The acceptance of the “invasive plant” narrative in the US can be described as “reflexive.” That is, there’s nothing unconventional about it that requires thought. It makes immediate sense on a subconscious level because its defining characteristics are derived from beliefs and prejudices that are fundamental to the culture. Four major contributors are:
Xenophobia, the irrational fear of “the other”
Competition as the driving force in life
The agricultural mindset
Nature as stable and unchanging
We will detail these in following chapters., but to summarize:
Xenophobia: This ugly Western trait goes back at least as far as the Crusades and is entrenched in the United States, as seen by its long history of demonizing alleged enemies, both inside and outside its borders. Is it coincidence that the increasingly venomous rhetoric about "invasive species" over the last couple decades has tracked with intensifying anti-immigrant vitriol and the so-called “War on Terror”?

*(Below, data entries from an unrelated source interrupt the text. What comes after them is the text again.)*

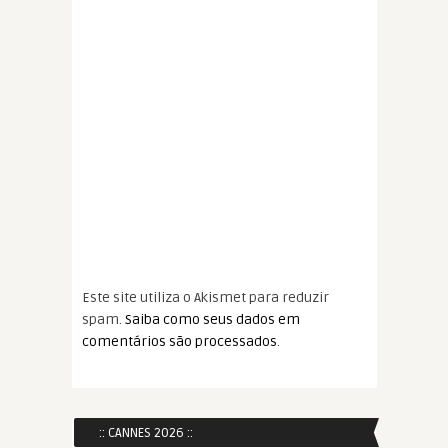
Este site utiliza o Akismet para reduzir
spam.
Saiba como seus dados em
comentários são processados
.
:: CANNES 2026 ::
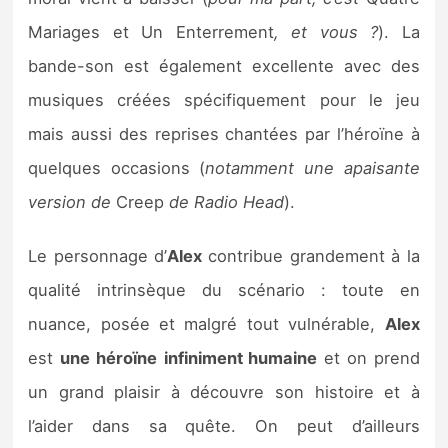
Mariages et Un Enterrement
, et vous ?
). La
bande-son est également excellente avec des
musiques créées spécifiquement pour le jeu
mais aussi des reprises chantées par l’héroïne à
quelques occasions (
notamment une apaisante
version de
Creep
de Radio Head
).
Le personnage d’
Alex
contribue grandement à la
qualité intrinsèque du scénario : toute en
nuance, posée et malgré tout vulnérable,
Alex
est
une héroïne
infiniment humaine
et on prend
un grand plaisir à découvre son histoire et à
l’aider dans sa quête. On peut d’ailleurs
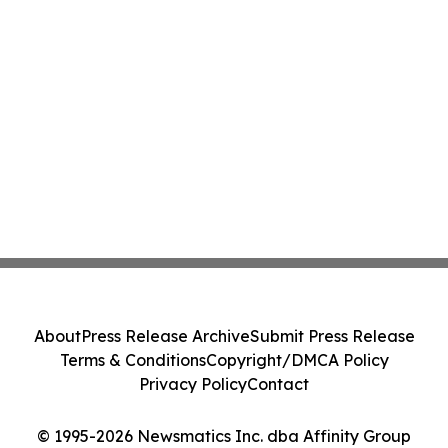
About
Press Release Archive
Submit Press Release
Terms & Conditions
Copyright/DMCA Policy
Privacy Policy
Contact
© 1995-2026 Newsmatics Inc. dba Affinity Group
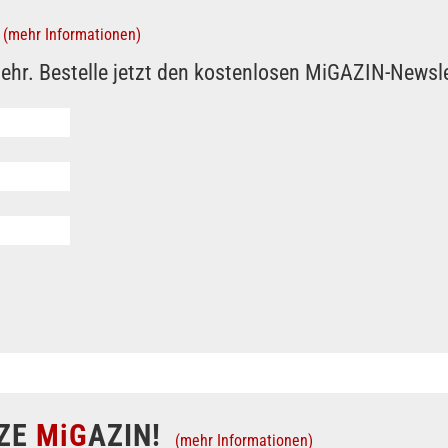
(mehr Informationen)
ehr. Bestelle jetzt den kostenlosen MiGAZIN-Newsle
ZE
MiG
AZIN!
(mehr Informationen)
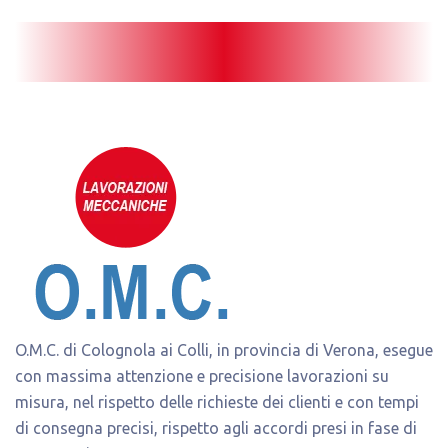
O.M.C. di Colognola ai Colli, in provincia di Verona, esegue
con massima attenzione e precisione lavorazioni su
misura, nel rispetto delle richieste dei clienti e con tempi
di consegna precisi, rispetto agli accordi presi in fase di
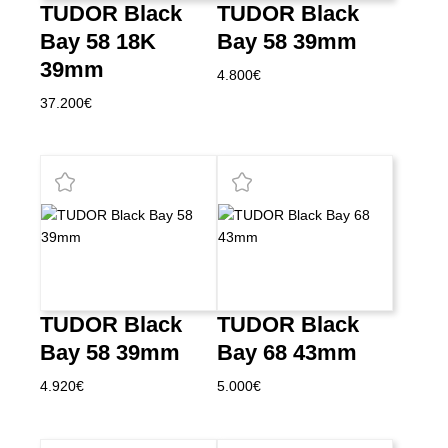
TUDOR Black
TUDOR Black
Bay 58 18K
Bay 58 39mm
39mm
4.800
€
37.200
€
TUDOR Black
TUDOR Black
Bay 58 39mm
Bay 68 43mm
4.920
€
5.000
€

Competition: Natural interactions and “survival of the fittest” are seen through the lens of our own social structure, which is a heartless capitalism based on winners and losers. Elements like cooperation and mutualism as forces in inter-species relationships and in evolution are ignored, often because they aren’t looked for.
The agricultural mindset: Plants are classified as good (crops) and bad (weeds). While this distinction can have a purely utilitarian place in a field or a garden plot with a small cast of characters and the vital goal of growing food, it is sorely lacking as a way of comprehending inter-plant interactions in an undomesticated landscape. A farm field or backyard raised bed where weeds can overcome vegetable seedlings is not a model for understanding the interplay between native and introduced plants everywhere else.
Nature as stable: The idea of “an unchanging, orderly world”* where every living thing has a proper, appointed place is a Bronze Age relic handed down to us through Abrahamic religion. Observation and science have since revealed that life on the planet is always in flux with drifting continents, cyclical ice ages and the ever-shifting ranges of individual species. The “natural” state of nature is one of ceaseless transformation and constant adaptation. But the myth is tenacious and, more often than not, any contemporary change in an ecosystem is perceived as a negative thing by scientists and laypeople alike. Tangled up in this is the the Eden story, which sees the world as “fallen” from a previous state of perfection (which, tellingly, was a garden).
All four are essentially unacknowledged articles of faith. Rather than being understood as one set of perspectives about reality among many other possible perspectives (including those held by other cultures historically and currently), they are treated as defining and inherent facts of life.
Scientists and the pursuit of science are not free of them, and invasion biology is a prime example—perhaps the foremost—as betrayed by the insistence so far on keeping the word “invasive” itself, despite its undeniably charged connotations. (Though, as with all else, there is not consensus on this subject in the field.)
These beliefs and prejudices are the fuel that powers the “invasive plant” narrative as a cultural phenomena. As in politics, it’s all about emotion, not facts. It’s not actually about plants at all. It’s about a way of looking at the world that is chauvinistic, callous, domineering and deeply conservative, even fascist. Which describes the worst aspects of US society to a T.
Some sincere introspection, both individual and collective, could help us to see past these cultural influences, and to perceive the greater-than-human world more as it is and less as we judge it to be. Such an effort has the potential not only to educate us but also to liberate us. We hope our efforts contribute to that pursuit.